§ PROBLEM TO WORK ON: Copy the entries character for character.

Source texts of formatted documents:

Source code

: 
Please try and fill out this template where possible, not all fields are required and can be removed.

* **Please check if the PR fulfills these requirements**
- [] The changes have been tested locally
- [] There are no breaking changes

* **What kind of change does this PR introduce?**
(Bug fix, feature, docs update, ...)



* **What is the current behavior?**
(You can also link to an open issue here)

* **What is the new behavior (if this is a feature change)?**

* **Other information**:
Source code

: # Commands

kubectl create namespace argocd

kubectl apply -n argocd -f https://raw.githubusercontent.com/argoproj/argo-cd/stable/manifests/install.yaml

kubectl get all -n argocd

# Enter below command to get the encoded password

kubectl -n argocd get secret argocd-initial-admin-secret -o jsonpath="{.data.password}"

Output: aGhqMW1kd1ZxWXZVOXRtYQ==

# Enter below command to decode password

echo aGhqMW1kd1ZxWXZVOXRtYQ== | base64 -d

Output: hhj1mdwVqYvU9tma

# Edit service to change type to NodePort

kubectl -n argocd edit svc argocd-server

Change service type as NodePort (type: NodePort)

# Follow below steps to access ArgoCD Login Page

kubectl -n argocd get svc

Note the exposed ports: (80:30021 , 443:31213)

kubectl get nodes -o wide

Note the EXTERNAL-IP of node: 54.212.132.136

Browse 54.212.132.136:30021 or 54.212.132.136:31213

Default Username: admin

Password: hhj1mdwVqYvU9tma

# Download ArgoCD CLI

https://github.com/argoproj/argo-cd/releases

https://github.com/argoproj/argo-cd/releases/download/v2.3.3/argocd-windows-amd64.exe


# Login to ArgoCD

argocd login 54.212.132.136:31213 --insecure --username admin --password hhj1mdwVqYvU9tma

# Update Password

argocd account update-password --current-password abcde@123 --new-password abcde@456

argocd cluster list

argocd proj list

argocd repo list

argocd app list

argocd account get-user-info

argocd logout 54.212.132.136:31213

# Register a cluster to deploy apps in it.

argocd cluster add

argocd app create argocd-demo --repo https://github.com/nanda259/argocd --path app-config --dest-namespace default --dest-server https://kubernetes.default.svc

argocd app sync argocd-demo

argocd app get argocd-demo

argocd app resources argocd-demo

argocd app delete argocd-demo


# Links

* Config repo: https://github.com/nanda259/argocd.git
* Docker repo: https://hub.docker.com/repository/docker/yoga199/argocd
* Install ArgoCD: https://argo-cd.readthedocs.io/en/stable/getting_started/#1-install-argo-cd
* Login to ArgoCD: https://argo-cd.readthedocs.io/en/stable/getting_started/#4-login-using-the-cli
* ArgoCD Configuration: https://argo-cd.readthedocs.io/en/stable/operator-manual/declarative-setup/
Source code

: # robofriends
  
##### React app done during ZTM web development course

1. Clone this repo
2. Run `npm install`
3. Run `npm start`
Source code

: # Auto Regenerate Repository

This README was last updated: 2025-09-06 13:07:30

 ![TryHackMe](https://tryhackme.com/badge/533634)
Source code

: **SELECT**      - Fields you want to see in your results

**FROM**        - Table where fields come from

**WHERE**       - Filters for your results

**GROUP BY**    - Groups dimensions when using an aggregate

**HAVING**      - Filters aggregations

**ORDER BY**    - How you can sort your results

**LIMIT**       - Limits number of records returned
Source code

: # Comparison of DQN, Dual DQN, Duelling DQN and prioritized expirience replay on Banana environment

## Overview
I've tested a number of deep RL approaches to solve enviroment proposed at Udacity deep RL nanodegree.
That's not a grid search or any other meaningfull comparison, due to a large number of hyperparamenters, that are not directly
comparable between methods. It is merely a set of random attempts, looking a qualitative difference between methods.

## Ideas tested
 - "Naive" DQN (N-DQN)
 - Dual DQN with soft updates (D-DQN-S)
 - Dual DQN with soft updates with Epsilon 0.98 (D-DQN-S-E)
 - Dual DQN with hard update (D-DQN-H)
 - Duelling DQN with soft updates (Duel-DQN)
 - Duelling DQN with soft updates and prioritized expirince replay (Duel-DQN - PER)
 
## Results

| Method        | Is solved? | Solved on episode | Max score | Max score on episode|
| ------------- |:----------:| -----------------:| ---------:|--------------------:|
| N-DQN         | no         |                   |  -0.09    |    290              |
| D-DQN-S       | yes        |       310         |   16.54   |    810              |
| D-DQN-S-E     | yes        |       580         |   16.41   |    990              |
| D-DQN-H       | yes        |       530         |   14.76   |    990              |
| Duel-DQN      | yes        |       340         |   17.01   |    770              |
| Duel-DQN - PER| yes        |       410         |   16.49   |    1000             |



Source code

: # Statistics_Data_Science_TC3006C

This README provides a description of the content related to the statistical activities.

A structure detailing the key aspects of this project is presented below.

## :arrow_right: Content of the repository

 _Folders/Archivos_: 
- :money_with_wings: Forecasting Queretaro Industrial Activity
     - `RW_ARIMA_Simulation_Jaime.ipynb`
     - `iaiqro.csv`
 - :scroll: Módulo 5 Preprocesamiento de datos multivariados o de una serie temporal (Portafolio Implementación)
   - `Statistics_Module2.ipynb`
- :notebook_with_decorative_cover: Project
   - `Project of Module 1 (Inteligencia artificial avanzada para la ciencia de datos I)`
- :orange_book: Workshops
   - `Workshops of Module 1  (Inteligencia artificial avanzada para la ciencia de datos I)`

§ EXERCISE RESPONSE:
Source code

: 
Please try and fill out this template where possible, not all fields are required and can be removed.

* **Please check if the PR fulfills these requirements**
- [] The changes have been tested locally
- [] There are no breaking changes

* **What kind of change does this PR introduce?**
(Bug fix, feature, docs update, ...)



* **What is the current behavior?**
(You can also link to an open issue here)

* **What is the new behavior (if this is a feature change)?**

* **Other information**:
Source code

: # Commands

kubectl create namespace argocd

kubectl apply -n argocd -f https://raw.githubusercontent.com/argoproj/argo-cd/stable/manifests/install.yaml

kubectl get all -n argocd

# Enter below command to get the encoded password

kubectl -n argocd get secret argocd-initial-admin-secret -o jsonpath="{.data.password}"

Output: aGhqMW1kd1ZxWXZVOXRtYQ==

# Enter below command to decode password

echo aGhqMW1kd1ZxWXZVOXRtYQ== | base64 -d

Output: hhj1mdwVqYvU9tma

# Edit service to change type to NodePort

kubectl -n argocd edit svc argocd-server

Change service type as NodePort (type: NodePort)

# Follow below steps to access ArgoCD Login Page

kubectl -n argocd get svc

Note the exposed ports: (80:30021 , 443:31213)

kubectl get nodes -o wide

Note the EXTERNAL-IP of node: 54.212.132.136

Browse 54.212.132.136:30021 or 54.212.132.136:31213

Default Username: admin

Password: hhj1mdwVqYvU9tma

# Download ArgoCD CLI

https://github.com/argoproj/argo-cd/releases

https://github.com/argoproj/argo-cd/releases/download/v2.3.3/argocd-windows-amd64.exe


# Login to ArgoCD

argocd login 54.212.132.136:31213 --insecure --username admin --password hhj1mdwVqYvU9tma

# Update Password

argocd account update-password --current-password abcde@123 --new-password abcde@456

argocd cluster list

argocd proj list

argocd repo list

argocd app list

argocd account get-user-info

argocd logout 54.212.132.136:31213

# Register a cluster to deploy apps in it.

argocd cluster add

argocd app create argocd-demo --repo https://github.com/nanda259/argocd --path app-config --dest-namespace default --dest-server https://kubernetes.default.svc

argocd app sync argocd-demo

argocd app get argocd-demo

argocd app resources argocd-demo

argocd app delete argocd-demo


# Links

* Config repo: https://github.com/nanda259/argocd.git
* Docker repo: https://hub.docker.com/repository/docker/yoga199/argocd
* Install ArgoCD: https://argo-cd.readthedocs.io/en/stable/getting_started/#1-install-argo-cd
* Login to ArgoCD: https://argo-cd.readthedocs.io/en/stable/getting_started/#4-login-using-the-cli
* ArgoCD Configuration: https://argo-cd.readthedocs.io/en/stable/operator-manual/declarative-setup/
Source code

: # robofriends
  
##### React app done during ZTM web development course

1. Clone this repo
2. Run `npm install`
3. Run `npm start`
Source code

: # Auto Regenerate Repository

This README was last updated: 2025-09-06 13:07:30

 ![TryHackMe](https://tryhackme.com/badge/533634)
Source code

: **SELECT**      - Fields you want to see in your results

**FROM**        - Table where fields come from

**WHERE**       - Filters for your results

**GROUP BY**    - Groups dimensions when using an aggregate

**HAVING**      - Filters aggregations

**ORDER BY**    - How you can sort your results

**LIMIT**       - Limits number of records returned
Source code

: # Comparison of DQN, Dual DQN, Duelling DQN and prioritized expirience replay on Banana environment

## Overview
I've tested a number of deep RL approaches to solve enviroment proposed at Udacity deep RL nanodegree.
That's not a grid search or any other meaningfull comparison, due to a large number of hyperparamenters, that are not directly
comparable between methods. It is merely a set of random attempts, looking a qualitative difference between methods.

## Ideas tested
 - "Naive" DQN (N-DQN)
 - Dual DQN with soft updates (D-DQN-S)
 - Dual DQN with soft updates with Epsilon 0.98 (D-DQN-S-E)
 - Dual DQN with hard update (D-DQN-H)
 - Duelling DQN with soft updates (Duel-DQN)
 - Duelling DQN with soft updates and prioritized expirince replay (Duel-DQN - PER)
 
## Results

| Method        | Is solved? | Solved on episode | Max score | Max score on episode|
| ------------- |:----------:| -----------------:| ---------:|--------------------:|
| N-DQN         | no         |                   |  -0.09    |    290              |
| D-DQN-S       | yes        |       310         |   16.54   |    810              |
| D-DQN-S-E     | yes        |       580         |   16.41   |    990              |
| D-DQN-H       | yes        |       530         |   14.76   |    990              |
| Duel-DQN      | yes        |       340         |   17.01   |    770              |
| Duel-DQN - PER| yes        |       410         |   16.49   |    1000             |



Source code

: # Statistics_Data_Science_TC3006C

This README provides a description of the content related to the statistical activities.

A structure detailing the key aspects of this project is presented below.

## :arrow_right: Content of the repository

 _Folders/Archivos_: 
- :money_with_wings: Forecasting Queretaro Industrial Activity
     - `RW_ARIMA_Simulation_Jaime.ipynb`
     - `iaiqro.csv`
 - :scroll: Módulo 5 Preprocesamiento de datos multivariados o de una serie temporal (Portafolio Implementación)
   - `Statistics_Module2.ipynb`
- :notebook_with_decorative_cover: Project
   - `Project of Module 1 (Inteligencia artificial avanzada para la ciencia de datos I)`
- :orange_book: Workshops
   - `Workshops of Module 1  (Inteligencia artificial avanzada para la ciencia de datos I)`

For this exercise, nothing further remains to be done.